But did you notice that each of these will-of-God statements is binary: composed of two parts? The first part in each was different, but the second was the same: He will "raise [them] up when the last day comes." The word John uses there for "raise up" means just that - "to raise up" or "raise from the dead" - but it also has a lesser definition that goes beautifully with what we know to be one of the truest definitions of our lives-in-Him: "to produce a witness."
THE Will of God is to possess and redeem, that we might be raised up - raised from the dead, in fact - and produced as witnesses of what we know and have seen of Him.
“But,” you might say to me, “it would still help to know His particular will in this one particular decision I’m trying to make.” Well, here’s your decision-making grid: “I have come down from Heaven, not to do what I want, but to do the will of Him who sent me.” The “wants” of Jesus were nothing when compared to His delighted, intimate, listening, waiting-upon expectation of having the will of God daily revealed to Him. Can’t you see Him out in those lonely places in the pre-dawn hours, simply waiting and receiving word of the Father’s particular will for each particular day?
May it be so for us as well!

■ **WORK INSTRUCTION**:
Please copy the passage about the will of God word for word, from "But did you" up to and including "seen of Him.".

Collected data
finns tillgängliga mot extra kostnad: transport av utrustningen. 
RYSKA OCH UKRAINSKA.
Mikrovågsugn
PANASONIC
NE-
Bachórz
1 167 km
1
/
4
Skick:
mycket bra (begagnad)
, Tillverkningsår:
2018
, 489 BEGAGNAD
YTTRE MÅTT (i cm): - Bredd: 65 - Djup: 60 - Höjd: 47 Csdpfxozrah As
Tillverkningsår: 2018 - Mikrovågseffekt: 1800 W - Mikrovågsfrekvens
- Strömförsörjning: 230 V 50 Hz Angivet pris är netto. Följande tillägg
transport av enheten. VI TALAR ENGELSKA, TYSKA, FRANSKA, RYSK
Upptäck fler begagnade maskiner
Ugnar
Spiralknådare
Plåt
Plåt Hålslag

■ **EXPECTED ANSWER**:
But did you notice that each of these will-of-God statements is binary: composed of two parts? The first part in each was different, but the second was the same: He will "raise [them] up when the last day comes." The word John uses there for "raise up" means just that - "to raise up" or "raise from the dead" - but it also has a lesser definition that goes beautifully with what we know to be one of the truest definitions of our lives-in-Him: "to produce a witness."
THE Will of God is to possess and redeem, that we might be raised up - raised from the dead, in fact - and produced as witnesses of what we know and have seen of Him.